**TO BE DONE:** Please retype every line of the records below without changing anything.

--------------------------------------------------

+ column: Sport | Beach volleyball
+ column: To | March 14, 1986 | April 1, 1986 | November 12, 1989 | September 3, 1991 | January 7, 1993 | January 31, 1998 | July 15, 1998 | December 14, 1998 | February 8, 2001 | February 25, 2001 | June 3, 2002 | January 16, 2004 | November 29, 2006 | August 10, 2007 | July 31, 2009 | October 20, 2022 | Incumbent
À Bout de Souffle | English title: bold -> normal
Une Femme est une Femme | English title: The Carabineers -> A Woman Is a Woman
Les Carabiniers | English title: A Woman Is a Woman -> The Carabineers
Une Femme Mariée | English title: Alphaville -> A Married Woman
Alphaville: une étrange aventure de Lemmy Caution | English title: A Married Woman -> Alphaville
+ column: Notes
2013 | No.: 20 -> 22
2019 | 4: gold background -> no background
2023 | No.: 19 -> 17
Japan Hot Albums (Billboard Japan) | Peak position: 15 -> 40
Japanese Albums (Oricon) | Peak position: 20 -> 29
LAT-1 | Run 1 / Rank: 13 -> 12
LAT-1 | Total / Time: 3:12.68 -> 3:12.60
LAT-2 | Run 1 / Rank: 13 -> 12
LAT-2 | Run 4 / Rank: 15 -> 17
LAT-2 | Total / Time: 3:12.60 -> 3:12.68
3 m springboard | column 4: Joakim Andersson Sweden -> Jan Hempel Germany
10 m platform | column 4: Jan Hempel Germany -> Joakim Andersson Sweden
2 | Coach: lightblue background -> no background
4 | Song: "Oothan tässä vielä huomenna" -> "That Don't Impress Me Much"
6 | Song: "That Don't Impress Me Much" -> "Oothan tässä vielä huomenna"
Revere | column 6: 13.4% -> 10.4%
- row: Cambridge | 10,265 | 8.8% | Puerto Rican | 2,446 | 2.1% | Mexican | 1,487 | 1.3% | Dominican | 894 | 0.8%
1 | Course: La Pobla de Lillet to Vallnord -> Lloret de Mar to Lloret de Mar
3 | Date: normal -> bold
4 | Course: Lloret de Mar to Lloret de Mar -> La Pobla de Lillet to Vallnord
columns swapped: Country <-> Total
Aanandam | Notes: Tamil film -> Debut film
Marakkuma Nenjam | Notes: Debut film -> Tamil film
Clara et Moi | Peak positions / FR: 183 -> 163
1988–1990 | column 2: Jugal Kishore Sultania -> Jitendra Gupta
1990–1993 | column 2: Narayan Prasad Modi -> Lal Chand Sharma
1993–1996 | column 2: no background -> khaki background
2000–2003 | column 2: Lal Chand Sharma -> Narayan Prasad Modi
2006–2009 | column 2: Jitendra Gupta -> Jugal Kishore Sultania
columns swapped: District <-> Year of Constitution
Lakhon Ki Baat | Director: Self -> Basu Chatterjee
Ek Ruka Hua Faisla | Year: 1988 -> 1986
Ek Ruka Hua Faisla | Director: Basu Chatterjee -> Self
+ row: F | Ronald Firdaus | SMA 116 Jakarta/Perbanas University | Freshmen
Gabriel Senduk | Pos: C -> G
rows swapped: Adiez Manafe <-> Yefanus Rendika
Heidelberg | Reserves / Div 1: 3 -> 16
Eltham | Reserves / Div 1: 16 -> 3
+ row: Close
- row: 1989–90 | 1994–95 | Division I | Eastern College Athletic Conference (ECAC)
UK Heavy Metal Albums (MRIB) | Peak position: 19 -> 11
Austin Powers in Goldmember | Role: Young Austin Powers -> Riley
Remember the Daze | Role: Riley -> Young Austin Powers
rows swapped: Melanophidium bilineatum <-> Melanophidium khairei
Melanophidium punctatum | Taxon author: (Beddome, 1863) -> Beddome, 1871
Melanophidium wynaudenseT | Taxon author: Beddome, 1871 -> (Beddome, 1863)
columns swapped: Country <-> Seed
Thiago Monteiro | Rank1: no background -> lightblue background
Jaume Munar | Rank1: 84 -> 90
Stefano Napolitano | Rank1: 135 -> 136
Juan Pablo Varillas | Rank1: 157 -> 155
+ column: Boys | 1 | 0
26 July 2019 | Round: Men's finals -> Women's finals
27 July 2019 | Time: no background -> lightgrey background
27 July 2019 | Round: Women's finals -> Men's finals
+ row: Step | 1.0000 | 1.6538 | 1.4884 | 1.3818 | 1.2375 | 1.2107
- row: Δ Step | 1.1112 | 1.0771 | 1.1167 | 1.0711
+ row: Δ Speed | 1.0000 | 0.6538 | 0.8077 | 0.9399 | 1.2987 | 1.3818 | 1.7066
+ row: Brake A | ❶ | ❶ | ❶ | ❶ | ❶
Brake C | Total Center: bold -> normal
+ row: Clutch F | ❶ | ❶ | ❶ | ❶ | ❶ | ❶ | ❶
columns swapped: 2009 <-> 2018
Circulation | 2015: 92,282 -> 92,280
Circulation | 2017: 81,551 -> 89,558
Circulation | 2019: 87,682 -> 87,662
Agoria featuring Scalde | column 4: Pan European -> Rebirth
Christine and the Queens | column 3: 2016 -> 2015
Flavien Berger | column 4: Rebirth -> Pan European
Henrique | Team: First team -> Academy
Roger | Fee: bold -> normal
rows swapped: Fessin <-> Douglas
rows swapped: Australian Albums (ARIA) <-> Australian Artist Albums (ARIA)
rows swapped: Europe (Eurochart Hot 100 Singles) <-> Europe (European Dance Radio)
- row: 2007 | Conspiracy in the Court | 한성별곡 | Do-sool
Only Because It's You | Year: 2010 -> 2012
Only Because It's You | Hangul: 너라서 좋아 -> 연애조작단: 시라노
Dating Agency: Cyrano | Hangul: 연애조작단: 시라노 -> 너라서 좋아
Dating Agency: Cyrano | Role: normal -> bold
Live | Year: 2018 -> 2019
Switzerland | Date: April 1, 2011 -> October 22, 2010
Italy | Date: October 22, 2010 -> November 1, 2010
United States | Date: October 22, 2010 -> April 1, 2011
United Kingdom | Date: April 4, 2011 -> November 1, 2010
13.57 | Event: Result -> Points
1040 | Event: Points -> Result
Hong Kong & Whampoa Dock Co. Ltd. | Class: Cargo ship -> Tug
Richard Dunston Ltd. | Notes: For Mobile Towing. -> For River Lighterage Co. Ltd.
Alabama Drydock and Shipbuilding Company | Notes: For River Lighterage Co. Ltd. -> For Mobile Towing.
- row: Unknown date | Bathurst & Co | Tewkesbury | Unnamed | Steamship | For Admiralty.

--------------------------------------------------

**ANSWER TO THIS EXERCISE:**
+ column: Sport | Beach volleyball
+ column: To | March 14, 1986 | April 1, 1986 | November 12, 1989 | September 3, 1991 | January 7, 1993 | January 31, 1998 | July 15, 1998 | December 14, 1998 | February 8, 2001 | February 25, 2001 | June 3, 2002 | January 16, 2004 | November 29, 2006 | August 10, 2007 | July 31, 2009 | October 20, 2022 | Incumbent
À Bout de Souffle | English title: bold -> normal
Une Femme est une Femme | English title: The Carabineers -> A Woman Is a Woman
Les Carabiniers | English title: A Woman Is a Woman -> The Carabineers
Une Femme Mariée | English title: Alphaville -> A Married Woman
Alphaville: une étrange aventure de Lemmy Caution | English title: A Married Woman -> Alphaville
+ column: Notes
2013 | No.: 20 -> 22
2019 | 4: gold background -> no background
2023 | No.: 19 -> 17
Japan Hot Albums (Billboard Japan) | Peak position: 15 -> 40
Japanese Albums (Oricon) | Peak position: 20 -> 29
LAT-1 | Run 1 / Rank: 13 -> 12
LAT-1 | Total / Time: 3:12.68 -> 3:12.60
LAT-2 | Run 1 / Rank: 13 -> 12
LAT-2 | Run 4 / Rank: 15 -> 17
LAT-2 | Total / Time: 3:12.60 -> 3:12.68
3 m springboard | column 4: Joakim Andersson Sweden -> Jan Hempel Germany
10 m platform | column 4: Jan Hempel Germany -> Joakim Andersson Sweden
2 | Coach: lightblue background -> no background
4 | Song: "Oothan tässä vielä huomenna" -> "That Don't Impress Me Much"
6 | Song: "That Don't Impress Me Much" -> "Oothan tässä vielä huomenna"
Revere | column 6: 13.4% -> 10.4%
- row: Cambridge | 10,265 | 8.8% | Puerto Rican | 2,446 | 2.1% | Mexican | 1,487 | 1.3% | Dominican | 894 | 0.8%
1 | Course: La Pobla de Lillet to Vallnord -> Lloret de Mar to Lloret de Mar
3 | Date: normal -> bold
4 | Course: Lloret de Mar to Lloret de Mar -> La Pobla de Lillet to Vallnord
columns swapped: Country <-> Total
Aanandam | Notes: Tamil film -> Debut film
Marakkuma Nenjam | Notes: Debut film -> Tamil film
Clara et Moi | Peak positions / FR: 183 -> 163
1988–1990 | column 2: Jugal Kishore Sultania -> Jitendra Gupta
1990–1993 | column 2: Narayan Prasad Modi -> Lal Chand Sharma
1993–1996 | column 2: no background -> khaki background
2000–2003 | column 2: Lal Chand Sharma -> Narayan Prasad Modi
2006–2009 | column 2: Jitendra Gupta -> Jugal Kishore Sultania
columns swapped: District <-> Year of Constitution
Lakhon Ki Baat | Director: Self -> Basu Chatterjee
Ek Ruka Hua Faisla | Year: 1988 -> 1986
Ek Ruka Hua Faisla | Director: Basu Chatterjee -> Self
+ row: F | Ronald Firdaus | SMA 116 Jakarta/Perbanas University | Freshmen
Gabriel Senduk | Pos: C -> G
rows swapped: Adiez Manafe <-> Yefanus Rendika
Heidelberg | Reserves / Div 1: 3 -> 16
Eltham | Reserves / Div 1: 16 -> 3
+ row: Close
- row: 1989–90 | 1994–95 | Division I | Eastern College Athletic Conference (ECAC)
UK Heavy Metal Albums (MRIB) | Peak position: 19 -> 11
Austin Powers in Goldmember | Role: Young Austin Powers -> Riley
Remember the Daze | Role: Riley -> Young Austin Powers
rows swapped: Melanophidium bilineatum <-> Melanophidium khairei
Melanophidium punctatum | Taxon author: (Beddome, 1863) -> Beddome, 1871
Melanophidium wynaudenseT | Taxon author: Beddome, 1871 -> (Beddome, 1863)
columns swapped: Country <-> Seed
Thiago Monteiro | Rank1: no background -> lightblue background
Jaume Munar | Rank1: 84 -> 90
Stefano Napolitano | Rank1: 135 -> 136
Juan Pablo Varillas | Rank1: 157 -> 155
+ column: Boys | 1 | 0
26 July 2019 | Round: Men's finals -> Women's finals
27 July 2019 | Time: no background -> lightgrey background
27 July 2019 | Round: Women's finals -> Men's finals
+ row: Step | 1.0000 | 1.6538 | 1.4884 | 1.3818 | 1.2375 | 1.2107
- row: Δ Step | 1.1112 | 1.0771 | 1.1167 | 1.0711
+ row: Δ Speed | 1.0000 | 0.6538 | 0.8077 | 0.9399 | 1.2987 | 1.3818 | 1.7066
+ row: Brake A | ❶ | ❶ | ❶ | ❶ | ❶
Brake C | Total Center: bold -> normal
+ row: Clutch F | ❶ | ❶ | ❶ | ❶ | ❶ | ❶ | ❶
columns swapped: 2009 <-> 2018
Circulation | 2015: 92,282 -> 92,280
Circulation | 2017: 81,551 -> 89,558
Circulation | 2019: 87,682 -> 87,662
Agoria featuring Scalde | column 4: Pan European -> Rebirth
Christine and the Queens | column 3: 2016 -> 2015
Flavien Berger | column 4: Rebirth -> Pan European
Henrique | Team: First team -> Academy
Roger | Fee: bold -> normal
rows swapped: Fessin <-> Douglas
rows swapped: Australian Albums (ARIA) <-> Australian Artist Albums (ARIA)
rows swapped: Europe (Eurochart Hot 100 Singles) <-> Europe (European Dance Radio)
- row: 2007 | Conspiracy in the Court | 한성별곡 | Do-sool
Only Because It's You | Year: 2010 -> 2012
Only Because It's You | Hangul: 너라서 좋아 -> 연애조작단: 시라노
Dating Agency: Cyrano | Hangul: 연애조작단: 시라노 -> 너라서 좋아
Dating Agency: Cyrano | Role: normal -> bold
Live | Year: 2018 -> 2019
Switzerland | Date: April 1, 2011 -> October 22, 2010
Italy | Date: October 22, 2010 -> November 1, 2010
United States | Date: October 22, 2010 -> April 1, 2011
United Kingdom | Date: April 4, 2011 -> November 1, 2010
13.57 | Event: Result -> Points
1040 | Event: Points -> Result
Hong Kong & Whampoa Dock Co. Ltd. | Class: Cargo ship -> Tug
Richard Dunston Ltd. | Notes: For Mobile Towing. -> For River Lighterage Co. Ltd.
Alabama Drydock and Shipbuilding Company | Notes: For River Lighterage Co. Ltd. -> For Mobile Towing.
- row: Unknown date | Bathurst & Co | Tewkesbury | Unnamed | Steamship | For Admiralty.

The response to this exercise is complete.